L'histoire de cette chômeuse de 44 ans a ému l'Espagne, touchée de plein fouet par la crise. "Désespérée", cette mère de famille explique, dans une interview filmée et diffusée dimanche sur le site Internet du quotidien espagnol El Mundo, mettre en vente tous ses organes non indispensables à sa survie, afin de parvenir à payer un logement pour elle et sa fille.

Camouflée derrière des lunettes de soleil, elle confie avoir d'abord "mis en vente un de ses reins" et proposer maintenant "les cornées de (ses) yeux, un de (ses) poumons, un morceau de (son) foie".

"Désespérée"

"Je vends n'importe quel organe de mon corps à qui peut le payer, et je fais cela parce que je suis tout simplement désespérée", explique la quadragénaire, qui précise que l'homme avec qui elle a vécu pendant 18 ans veut la faire expulser de la maison où elle vit. "J'ai reçu un préavis d'expulsion pour ma fille et moi. Nous n'avons pas de famille, nous ne savons pas où aller. J'ai besoin d'un logement [...] pour y installer mon foyer, dans un endroit digne".

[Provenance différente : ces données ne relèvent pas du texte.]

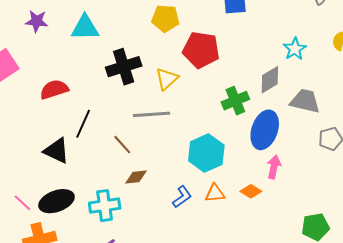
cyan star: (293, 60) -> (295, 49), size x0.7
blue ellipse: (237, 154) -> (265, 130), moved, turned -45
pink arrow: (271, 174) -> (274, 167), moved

Elle déclare être sans travail et victime d'une incapacité à 66%, suite aux mauvais traitements que lui a infligé son ancien compagnon.

Annonce

Cette femme a publié une première annonce sur Internet il y a deux semaines, pour proposer ses organes à la vente, sans indiquer de prix. "Je n'ai pas d'autre moyen pour essayer de sauver ma vie et celle de ma fille", explique-t-elle. "Si avec le temps qu'il me reste à vivre je peux ainsi donner à ma fille la force qui lui permette de sortir de cette situation, bien sûr, je vends mes organes".

Selon El Mundo, elle n'a pas encore reçu d'offre pour ses organes, mais a déjà pris contact avec un médecin à Melilla (une enclave espagnole située sur la côte marocaine) pour un éventuel prélèvement. 

Si elle parvient à vendre ses organes et n'en avertit pas les autorités, cette quadragénaire risque une peine de douze ans de prison pour trafic d'organes.